For nearly a month I’ve been learning Kazakh in Almaty, Kazakhstan, a city where Russian remains the language of prestige. Even the Kazakhs here grew up speaking Russian, and they can be uncomfortable with their “national tongue.” Attempts to speak with some local people in Kazakh are often met with bemusement and a congratulatory “Молодец!” – “good job”, but in Russian. They could just as well say “Жарайсын”, the equivalent in Kazakh, but they don’t – when interacting with foreigners, speaking Russian remains a reflex. I’m lucky that I’ve studied Russian before, too, because otherwise I wouldn’t be as amused by all the Slavic words that get thrown at me in exchange for my bumbling Kazakh.
I went to a Kazakh friend’s birthday party, and I found a stark linguistic divide. The guests, except for me, were all Kazakhs, but about three-quarters of them spoke only in Russian. They took turns giving elaborate, poetic addresses to wish the birthday boy well. One guy, who didn’t speak Russian much, tried to give a short speech in the language anyways. It was better than I could’ve done for sure, and was well-meaning. “You had two hours to sit here, and that’s all you could think of?” said a haughty Russophone from across the table. When others who were even shakier in their Russian chose to give their toasts in Kazakh, most of the guests seemed to blank out, chatting amongst themselves and giving annoyed glances. To them, it seemed, Russian was a sign of culture and Kazakh something to be embarrassed by. “You are closer to god, we’ll give you that,” I heard one Russian-speaker say to his Kazakh-speaking brother.
Yet even in Almaty, there are people who speak Kazakh loudly and proudly, and when I engage with them they are thrilled to engage right back. I can see the pride in their eyes as I explain to them that you can even study Kazakh in America. They tend to still be a little insecure, asking why I would be interested in their language. I’m fascinated by Kazakh culture, I say, and language is a window into a national worldview. And with that they nod and say жарайсын, happy to welcome this new guest to their linguistic sphere.

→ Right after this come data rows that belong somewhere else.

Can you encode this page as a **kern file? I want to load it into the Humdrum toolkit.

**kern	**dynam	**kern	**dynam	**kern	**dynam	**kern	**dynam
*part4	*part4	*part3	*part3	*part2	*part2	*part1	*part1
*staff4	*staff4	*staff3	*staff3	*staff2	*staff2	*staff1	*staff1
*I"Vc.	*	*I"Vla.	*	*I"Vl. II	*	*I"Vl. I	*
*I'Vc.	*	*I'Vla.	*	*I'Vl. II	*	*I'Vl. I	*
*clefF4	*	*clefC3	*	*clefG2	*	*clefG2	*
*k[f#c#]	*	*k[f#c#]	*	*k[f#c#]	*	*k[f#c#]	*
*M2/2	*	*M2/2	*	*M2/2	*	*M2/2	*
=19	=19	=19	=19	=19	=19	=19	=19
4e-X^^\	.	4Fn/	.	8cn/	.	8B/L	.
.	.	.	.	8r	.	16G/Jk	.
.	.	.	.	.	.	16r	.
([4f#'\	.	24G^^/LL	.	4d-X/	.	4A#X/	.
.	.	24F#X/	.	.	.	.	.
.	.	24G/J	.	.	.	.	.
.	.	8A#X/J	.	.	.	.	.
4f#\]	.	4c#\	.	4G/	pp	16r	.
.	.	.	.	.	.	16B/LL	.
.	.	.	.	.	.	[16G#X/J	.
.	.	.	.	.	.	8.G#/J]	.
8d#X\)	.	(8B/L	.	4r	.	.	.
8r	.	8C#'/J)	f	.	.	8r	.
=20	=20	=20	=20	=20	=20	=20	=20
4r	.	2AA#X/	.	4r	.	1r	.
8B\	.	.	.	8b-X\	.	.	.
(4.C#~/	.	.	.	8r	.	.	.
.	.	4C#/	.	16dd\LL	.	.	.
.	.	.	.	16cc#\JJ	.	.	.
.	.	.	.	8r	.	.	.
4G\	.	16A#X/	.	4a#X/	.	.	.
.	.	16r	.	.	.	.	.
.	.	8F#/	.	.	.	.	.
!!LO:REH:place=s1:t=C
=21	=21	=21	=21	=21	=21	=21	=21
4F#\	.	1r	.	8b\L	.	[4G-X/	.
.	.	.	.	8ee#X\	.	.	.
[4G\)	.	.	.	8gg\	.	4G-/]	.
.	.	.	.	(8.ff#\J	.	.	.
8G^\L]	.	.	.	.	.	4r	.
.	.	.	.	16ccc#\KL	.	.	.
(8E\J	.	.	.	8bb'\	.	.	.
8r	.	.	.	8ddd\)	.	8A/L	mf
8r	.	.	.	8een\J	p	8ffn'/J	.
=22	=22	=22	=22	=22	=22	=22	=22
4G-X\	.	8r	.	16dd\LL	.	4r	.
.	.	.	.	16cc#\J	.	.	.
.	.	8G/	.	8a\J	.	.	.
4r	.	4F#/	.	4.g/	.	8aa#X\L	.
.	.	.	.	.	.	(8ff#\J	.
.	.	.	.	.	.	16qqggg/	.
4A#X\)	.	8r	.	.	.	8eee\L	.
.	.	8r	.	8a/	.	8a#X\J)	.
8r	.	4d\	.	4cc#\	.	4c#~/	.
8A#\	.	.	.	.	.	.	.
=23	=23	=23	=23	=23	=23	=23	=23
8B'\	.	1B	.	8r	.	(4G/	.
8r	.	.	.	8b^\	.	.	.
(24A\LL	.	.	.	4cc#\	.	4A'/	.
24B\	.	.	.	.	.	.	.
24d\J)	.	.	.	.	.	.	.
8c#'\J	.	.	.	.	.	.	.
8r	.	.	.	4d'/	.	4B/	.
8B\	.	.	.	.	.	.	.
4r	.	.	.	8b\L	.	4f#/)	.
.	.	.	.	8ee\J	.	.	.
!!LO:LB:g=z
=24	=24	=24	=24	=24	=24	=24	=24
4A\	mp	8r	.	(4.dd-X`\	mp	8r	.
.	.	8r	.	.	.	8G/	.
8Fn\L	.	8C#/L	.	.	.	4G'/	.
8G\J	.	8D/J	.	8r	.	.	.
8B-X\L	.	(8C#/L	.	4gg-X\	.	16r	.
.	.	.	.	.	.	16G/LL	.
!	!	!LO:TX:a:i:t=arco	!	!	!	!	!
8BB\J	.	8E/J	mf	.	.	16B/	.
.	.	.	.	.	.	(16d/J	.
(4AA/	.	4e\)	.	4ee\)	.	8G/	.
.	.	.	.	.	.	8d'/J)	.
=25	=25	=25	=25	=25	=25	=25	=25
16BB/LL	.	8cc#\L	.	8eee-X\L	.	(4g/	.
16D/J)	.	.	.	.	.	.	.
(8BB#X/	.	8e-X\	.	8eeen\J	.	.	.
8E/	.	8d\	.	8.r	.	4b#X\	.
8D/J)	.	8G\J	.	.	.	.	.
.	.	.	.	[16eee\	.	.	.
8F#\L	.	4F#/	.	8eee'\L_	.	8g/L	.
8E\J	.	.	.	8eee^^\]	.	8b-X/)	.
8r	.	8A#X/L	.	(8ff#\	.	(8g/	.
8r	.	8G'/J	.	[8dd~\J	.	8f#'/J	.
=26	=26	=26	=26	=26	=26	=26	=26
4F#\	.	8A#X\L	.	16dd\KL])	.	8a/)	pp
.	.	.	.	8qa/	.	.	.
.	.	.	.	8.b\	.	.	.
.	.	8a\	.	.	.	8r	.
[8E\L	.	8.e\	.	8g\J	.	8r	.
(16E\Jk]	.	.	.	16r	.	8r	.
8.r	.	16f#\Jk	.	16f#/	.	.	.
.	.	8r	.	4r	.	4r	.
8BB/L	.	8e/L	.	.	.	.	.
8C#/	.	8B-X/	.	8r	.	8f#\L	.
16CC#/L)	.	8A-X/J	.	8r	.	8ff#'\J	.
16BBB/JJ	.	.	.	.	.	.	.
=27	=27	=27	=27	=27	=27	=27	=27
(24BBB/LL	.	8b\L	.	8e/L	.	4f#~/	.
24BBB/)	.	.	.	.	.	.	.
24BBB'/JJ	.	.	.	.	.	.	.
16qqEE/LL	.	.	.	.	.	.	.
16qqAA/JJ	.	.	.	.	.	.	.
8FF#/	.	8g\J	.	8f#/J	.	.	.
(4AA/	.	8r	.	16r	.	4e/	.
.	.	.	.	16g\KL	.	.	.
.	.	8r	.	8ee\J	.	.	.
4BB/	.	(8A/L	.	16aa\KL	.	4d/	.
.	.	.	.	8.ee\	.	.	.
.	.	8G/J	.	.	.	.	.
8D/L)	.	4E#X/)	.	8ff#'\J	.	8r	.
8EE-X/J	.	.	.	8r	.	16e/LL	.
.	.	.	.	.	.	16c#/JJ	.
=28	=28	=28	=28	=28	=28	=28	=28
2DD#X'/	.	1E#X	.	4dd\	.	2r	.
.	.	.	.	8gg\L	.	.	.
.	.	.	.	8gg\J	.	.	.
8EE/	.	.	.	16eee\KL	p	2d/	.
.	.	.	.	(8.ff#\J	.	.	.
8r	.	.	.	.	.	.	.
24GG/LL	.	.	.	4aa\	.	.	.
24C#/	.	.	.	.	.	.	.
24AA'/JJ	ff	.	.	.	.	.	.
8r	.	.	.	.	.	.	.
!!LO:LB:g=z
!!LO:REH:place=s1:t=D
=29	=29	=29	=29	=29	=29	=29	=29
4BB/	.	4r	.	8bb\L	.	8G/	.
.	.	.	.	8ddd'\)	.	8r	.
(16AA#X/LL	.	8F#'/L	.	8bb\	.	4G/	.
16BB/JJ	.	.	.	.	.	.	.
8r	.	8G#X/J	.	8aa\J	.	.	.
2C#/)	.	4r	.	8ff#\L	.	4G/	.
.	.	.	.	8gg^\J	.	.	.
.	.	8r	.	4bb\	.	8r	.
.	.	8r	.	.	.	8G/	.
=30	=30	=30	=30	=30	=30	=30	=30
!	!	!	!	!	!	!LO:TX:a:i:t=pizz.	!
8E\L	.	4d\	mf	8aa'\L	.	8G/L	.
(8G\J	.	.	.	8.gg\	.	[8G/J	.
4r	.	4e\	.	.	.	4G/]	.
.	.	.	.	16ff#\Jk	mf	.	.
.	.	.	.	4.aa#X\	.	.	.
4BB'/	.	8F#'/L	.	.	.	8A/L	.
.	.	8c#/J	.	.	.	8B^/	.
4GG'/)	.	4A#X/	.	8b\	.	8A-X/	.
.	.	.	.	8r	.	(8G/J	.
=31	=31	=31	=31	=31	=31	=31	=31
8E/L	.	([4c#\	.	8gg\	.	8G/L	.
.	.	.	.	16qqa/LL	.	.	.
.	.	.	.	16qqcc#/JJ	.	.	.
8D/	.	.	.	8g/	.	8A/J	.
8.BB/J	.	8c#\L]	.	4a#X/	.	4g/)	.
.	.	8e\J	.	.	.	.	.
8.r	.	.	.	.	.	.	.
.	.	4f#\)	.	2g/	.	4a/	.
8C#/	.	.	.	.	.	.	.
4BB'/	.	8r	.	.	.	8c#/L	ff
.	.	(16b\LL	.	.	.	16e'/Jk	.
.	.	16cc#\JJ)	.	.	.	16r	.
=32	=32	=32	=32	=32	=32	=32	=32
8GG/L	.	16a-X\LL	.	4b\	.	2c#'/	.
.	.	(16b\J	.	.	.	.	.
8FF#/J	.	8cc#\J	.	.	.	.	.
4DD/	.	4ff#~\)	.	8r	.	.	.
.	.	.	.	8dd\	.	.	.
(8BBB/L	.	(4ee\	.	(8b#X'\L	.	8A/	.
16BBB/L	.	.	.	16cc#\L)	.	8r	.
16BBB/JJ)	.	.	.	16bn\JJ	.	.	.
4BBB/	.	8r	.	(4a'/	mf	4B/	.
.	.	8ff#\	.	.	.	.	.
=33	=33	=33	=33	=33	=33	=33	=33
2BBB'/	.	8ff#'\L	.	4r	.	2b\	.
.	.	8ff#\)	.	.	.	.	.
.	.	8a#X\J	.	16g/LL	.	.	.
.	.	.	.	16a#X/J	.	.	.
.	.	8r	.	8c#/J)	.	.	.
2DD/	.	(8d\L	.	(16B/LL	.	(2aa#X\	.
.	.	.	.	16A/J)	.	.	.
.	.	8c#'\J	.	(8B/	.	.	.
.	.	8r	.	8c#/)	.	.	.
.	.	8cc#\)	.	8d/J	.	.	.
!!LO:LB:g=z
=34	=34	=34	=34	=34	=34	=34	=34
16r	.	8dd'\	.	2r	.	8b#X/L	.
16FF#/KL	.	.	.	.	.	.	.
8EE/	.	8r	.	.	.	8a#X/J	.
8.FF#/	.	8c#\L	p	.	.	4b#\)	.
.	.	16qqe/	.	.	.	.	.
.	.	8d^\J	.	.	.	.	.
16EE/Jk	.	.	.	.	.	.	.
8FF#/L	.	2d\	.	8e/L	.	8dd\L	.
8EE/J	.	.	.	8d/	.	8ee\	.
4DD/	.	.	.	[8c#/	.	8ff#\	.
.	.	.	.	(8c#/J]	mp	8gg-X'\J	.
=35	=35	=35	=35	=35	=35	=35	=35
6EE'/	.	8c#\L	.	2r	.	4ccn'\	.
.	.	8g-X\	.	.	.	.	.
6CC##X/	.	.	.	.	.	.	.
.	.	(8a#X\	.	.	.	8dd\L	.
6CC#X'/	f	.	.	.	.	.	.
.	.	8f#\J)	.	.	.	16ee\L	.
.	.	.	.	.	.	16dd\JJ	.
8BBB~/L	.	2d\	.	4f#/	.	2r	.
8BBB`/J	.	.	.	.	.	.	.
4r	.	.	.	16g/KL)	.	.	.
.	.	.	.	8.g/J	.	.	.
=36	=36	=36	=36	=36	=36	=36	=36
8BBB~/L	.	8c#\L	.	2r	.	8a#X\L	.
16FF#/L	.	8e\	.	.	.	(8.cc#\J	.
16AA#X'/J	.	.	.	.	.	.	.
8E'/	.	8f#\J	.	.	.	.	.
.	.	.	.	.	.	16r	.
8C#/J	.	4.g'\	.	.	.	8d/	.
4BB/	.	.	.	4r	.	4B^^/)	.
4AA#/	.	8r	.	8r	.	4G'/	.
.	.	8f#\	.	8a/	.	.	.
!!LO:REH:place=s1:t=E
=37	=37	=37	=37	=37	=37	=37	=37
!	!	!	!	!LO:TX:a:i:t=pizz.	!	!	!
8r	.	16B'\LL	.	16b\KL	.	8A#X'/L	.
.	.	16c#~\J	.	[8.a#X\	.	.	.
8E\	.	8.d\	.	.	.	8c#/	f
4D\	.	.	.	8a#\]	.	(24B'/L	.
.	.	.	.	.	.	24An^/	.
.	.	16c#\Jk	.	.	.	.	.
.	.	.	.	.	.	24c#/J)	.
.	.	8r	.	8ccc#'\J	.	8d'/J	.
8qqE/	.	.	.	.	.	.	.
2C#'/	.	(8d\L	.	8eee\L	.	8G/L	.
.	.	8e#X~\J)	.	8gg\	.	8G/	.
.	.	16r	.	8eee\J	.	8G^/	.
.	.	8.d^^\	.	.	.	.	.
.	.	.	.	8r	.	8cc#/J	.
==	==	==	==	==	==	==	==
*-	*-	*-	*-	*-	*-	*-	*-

I’m very lucky to be living with a fantastic family of Kazakh-speakers, which is often more helpful than hours and hours of classroom instruction. My host-mom, Gulchetai (who I call “apai”, which means “aunt” or “older sister”) is a Russian-Kazakh translator for the Health Department here, and she is super gung-ho about her mother tongue and me learning it. I tend to lapse into Russian when I grow frustrated with our language barrier, but she playfully “tsk tsk”s me and gets me back on track, slowly repeating herself and getting me to repeat after her. I’m often tired after a long day at school and try to give one-word answers or mumbled grunts to her Kazakh questions. Gulchetai does not accept this. She’ll say my correct answer for me in Kazakh and demand, “Now repeat!” Her daughter Moldir went to a Russian school and is more comfortable speaking to her mom in Russian, but whether it’s for my benefit or not, Gulchetai always answers in Kazakh. There are three younger kids, too, and they all went to Kazakh school, so my household is as Kazakh-friendly as it gets in urban Kazakhstan. A Kazakh toast here would not get an eye-roll but the heartiest of applause. It’s a great place to be, and I’m happy with my stay so far.